WHAT TO WORK ON:
Would you please output, word for word, the span of the listing below that opens on the line containing "[date.strftime('<%Y-%m-%d %a>'), location, remarks" and closes on the line containing "if cache_table != 'nil'"? Include both ends and nothing more.
- - - - - - -
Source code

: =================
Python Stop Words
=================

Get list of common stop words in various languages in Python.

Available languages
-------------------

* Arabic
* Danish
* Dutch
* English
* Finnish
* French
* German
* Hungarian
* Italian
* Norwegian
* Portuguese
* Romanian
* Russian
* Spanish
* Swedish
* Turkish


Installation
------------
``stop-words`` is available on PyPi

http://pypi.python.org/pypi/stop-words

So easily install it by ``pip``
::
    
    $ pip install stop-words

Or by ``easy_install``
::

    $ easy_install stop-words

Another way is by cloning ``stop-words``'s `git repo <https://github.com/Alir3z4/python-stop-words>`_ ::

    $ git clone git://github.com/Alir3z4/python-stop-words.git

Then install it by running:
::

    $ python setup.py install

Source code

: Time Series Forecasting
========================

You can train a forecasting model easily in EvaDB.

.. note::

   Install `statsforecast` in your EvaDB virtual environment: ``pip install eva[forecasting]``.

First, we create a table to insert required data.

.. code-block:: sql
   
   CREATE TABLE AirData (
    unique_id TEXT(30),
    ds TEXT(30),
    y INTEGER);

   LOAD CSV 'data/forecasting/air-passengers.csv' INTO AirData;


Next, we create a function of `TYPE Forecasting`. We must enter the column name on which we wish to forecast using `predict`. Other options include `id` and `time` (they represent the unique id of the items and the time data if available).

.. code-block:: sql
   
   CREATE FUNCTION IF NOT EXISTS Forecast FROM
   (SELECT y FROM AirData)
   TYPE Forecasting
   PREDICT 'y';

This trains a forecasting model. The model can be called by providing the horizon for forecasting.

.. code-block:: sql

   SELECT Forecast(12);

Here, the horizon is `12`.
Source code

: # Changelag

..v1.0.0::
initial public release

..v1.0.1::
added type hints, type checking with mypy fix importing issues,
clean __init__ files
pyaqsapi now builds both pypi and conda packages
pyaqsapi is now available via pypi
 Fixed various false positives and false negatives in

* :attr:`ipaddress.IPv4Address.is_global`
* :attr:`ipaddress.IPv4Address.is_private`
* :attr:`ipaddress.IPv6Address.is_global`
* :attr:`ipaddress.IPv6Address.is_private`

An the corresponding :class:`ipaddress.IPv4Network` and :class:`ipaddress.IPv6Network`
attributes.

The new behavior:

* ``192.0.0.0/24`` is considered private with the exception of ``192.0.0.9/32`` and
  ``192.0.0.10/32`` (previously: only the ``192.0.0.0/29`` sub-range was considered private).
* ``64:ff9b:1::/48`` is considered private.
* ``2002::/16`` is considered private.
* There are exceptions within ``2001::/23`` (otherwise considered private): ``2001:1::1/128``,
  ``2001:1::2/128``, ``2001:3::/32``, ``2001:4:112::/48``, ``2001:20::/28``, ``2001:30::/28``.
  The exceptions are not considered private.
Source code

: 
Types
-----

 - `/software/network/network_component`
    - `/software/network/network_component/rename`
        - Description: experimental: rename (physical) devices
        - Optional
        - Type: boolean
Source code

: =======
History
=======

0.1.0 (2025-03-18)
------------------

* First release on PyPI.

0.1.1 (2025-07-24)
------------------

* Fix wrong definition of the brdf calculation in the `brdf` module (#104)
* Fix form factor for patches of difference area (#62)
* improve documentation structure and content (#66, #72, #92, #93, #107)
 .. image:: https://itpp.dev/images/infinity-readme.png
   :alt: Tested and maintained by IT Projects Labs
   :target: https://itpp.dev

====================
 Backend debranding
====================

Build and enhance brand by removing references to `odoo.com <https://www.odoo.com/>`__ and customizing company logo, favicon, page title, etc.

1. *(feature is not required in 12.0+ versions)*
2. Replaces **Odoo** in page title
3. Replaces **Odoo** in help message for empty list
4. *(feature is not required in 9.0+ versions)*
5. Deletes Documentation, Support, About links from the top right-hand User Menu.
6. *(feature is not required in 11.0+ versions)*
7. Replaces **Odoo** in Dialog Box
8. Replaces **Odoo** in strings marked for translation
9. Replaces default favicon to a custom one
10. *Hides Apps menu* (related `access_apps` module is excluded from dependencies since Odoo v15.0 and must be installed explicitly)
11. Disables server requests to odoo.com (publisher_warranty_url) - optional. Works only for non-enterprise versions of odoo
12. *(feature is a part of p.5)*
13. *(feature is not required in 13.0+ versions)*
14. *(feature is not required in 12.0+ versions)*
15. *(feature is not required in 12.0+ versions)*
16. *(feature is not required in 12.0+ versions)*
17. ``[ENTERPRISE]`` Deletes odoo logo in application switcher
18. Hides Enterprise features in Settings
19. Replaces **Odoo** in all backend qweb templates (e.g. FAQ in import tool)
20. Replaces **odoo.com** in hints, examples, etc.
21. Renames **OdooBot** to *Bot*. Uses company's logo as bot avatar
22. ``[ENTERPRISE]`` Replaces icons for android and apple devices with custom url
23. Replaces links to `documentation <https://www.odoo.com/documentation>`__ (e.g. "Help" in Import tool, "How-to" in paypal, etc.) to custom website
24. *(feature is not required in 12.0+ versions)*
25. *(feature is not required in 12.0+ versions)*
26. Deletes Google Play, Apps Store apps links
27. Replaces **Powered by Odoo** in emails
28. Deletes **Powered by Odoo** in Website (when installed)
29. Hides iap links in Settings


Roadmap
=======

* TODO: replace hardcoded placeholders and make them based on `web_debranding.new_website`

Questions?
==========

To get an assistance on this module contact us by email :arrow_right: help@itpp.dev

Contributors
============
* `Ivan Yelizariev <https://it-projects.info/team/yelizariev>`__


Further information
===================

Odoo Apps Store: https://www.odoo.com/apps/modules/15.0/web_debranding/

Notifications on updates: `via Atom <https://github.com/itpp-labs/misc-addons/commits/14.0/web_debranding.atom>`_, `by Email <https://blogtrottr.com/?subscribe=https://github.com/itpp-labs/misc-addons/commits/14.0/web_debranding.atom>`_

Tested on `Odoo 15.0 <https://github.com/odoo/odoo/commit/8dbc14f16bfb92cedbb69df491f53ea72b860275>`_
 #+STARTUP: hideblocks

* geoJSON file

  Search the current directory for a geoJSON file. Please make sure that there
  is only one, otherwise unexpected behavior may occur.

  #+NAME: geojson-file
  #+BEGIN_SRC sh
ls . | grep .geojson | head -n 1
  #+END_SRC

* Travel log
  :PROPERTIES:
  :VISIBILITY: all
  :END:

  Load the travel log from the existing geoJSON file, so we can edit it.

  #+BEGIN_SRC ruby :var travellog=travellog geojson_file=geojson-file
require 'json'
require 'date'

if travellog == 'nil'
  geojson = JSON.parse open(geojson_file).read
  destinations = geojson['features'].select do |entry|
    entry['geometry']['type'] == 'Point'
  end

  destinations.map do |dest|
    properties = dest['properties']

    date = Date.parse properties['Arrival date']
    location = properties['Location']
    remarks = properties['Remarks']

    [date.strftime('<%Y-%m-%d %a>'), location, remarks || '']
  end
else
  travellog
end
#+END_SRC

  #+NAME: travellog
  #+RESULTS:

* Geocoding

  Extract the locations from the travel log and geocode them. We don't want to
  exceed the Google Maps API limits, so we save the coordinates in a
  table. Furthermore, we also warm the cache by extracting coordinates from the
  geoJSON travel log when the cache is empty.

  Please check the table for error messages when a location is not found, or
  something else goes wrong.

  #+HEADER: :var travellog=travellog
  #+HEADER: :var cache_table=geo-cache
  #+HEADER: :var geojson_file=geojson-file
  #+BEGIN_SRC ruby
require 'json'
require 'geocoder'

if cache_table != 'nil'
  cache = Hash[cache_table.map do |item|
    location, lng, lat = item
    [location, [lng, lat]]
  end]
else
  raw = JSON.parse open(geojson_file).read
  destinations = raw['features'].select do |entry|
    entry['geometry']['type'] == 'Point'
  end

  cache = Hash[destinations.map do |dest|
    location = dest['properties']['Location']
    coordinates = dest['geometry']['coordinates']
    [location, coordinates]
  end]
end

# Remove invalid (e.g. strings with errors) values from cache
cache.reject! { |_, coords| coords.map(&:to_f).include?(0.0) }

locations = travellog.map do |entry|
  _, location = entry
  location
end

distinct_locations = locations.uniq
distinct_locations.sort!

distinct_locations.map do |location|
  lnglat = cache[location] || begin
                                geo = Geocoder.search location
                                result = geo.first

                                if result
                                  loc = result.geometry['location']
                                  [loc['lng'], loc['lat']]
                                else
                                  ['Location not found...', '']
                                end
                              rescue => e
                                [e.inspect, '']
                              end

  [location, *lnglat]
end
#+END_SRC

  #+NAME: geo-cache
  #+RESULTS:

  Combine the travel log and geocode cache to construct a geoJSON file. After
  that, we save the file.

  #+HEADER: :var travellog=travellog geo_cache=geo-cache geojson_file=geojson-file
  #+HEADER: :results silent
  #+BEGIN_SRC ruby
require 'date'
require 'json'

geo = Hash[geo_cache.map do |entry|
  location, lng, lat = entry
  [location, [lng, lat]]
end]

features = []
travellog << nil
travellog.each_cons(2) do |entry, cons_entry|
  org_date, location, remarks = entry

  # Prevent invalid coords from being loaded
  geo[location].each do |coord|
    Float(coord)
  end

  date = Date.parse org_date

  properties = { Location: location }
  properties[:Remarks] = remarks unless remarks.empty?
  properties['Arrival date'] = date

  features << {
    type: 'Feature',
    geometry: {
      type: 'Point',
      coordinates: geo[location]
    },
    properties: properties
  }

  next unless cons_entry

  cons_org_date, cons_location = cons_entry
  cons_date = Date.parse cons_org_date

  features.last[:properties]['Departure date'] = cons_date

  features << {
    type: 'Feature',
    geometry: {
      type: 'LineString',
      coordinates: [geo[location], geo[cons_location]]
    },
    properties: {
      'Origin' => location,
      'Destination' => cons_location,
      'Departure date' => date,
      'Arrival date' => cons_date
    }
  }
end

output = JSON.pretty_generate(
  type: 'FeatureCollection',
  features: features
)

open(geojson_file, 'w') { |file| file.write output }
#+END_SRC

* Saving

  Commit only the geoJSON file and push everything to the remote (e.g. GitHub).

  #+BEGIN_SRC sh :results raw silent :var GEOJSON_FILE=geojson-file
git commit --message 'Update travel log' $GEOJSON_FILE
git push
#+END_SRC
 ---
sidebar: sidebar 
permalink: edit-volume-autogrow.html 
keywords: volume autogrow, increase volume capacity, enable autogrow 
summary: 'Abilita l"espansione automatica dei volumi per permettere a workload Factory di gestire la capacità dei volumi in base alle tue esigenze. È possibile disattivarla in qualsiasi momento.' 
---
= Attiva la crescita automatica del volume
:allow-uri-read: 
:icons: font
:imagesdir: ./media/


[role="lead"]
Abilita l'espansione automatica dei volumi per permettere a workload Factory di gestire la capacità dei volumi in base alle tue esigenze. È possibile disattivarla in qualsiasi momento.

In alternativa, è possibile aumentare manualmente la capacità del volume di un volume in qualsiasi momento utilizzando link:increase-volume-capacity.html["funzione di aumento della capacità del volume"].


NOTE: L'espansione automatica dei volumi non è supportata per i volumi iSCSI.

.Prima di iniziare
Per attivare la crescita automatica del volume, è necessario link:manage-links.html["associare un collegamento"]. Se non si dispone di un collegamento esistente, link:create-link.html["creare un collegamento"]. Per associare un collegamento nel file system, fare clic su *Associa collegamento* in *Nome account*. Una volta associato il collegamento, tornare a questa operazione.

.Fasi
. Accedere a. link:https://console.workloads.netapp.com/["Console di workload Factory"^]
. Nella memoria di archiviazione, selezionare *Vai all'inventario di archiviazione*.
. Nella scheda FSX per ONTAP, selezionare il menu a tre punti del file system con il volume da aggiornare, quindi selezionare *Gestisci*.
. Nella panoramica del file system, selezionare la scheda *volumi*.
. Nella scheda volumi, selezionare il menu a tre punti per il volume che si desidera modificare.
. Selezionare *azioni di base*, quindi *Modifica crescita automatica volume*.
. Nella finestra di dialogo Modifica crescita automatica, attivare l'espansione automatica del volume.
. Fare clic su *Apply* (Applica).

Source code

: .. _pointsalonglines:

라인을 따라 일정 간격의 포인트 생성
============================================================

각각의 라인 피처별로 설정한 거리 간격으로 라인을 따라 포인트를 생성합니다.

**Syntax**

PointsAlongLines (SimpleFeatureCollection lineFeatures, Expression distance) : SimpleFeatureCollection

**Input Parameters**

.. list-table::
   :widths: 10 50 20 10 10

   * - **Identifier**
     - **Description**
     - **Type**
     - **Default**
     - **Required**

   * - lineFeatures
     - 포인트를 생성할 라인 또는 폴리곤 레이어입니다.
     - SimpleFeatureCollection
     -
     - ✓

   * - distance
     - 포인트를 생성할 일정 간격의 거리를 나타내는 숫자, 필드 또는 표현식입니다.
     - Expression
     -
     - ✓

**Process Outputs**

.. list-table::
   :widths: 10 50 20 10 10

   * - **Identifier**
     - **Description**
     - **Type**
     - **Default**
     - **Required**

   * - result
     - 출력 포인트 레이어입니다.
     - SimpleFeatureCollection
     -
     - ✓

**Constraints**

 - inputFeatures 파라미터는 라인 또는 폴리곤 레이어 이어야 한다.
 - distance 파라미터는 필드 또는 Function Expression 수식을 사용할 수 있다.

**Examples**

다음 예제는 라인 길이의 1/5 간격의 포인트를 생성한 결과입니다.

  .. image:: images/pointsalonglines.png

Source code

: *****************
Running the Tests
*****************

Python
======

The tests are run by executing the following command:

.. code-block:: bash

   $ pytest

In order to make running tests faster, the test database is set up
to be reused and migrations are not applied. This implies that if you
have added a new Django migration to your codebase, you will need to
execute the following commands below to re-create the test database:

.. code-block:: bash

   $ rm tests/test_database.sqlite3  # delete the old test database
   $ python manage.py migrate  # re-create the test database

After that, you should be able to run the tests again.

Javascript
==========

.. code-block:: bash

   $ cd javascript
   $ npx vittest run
- - - - - - -
RESPONSE TO THIS EXERCISE:
    [date.strftime('<%Y-%m-%d %a>'), location, remarks || '']
  end
else
  travellog
end
#+END_SRC

  #+NAME: travellog
  #+RESULTS:

* Geocoding

  Extract the locations from the travel log and geocode them. We don't want to
  exceed the Google Maps API limits, so we save the coordinates in a
  table. Furthermore, we also warm the cache by extracting coordinates from the
  geoJSON travel log when the cache is empty.

  Please check the table for error messages when a location is not found, or
  something else goes wrong.

  #+HEADER: :var travellog=travellog
  #+HEADER: :var cache_table=geo-cache
  #+HEADER: :var geojson_file=geojson-file
  #+BEGIN_SRC ruby
require 'json'
require 'geocoder'

if cache_table != 'nil'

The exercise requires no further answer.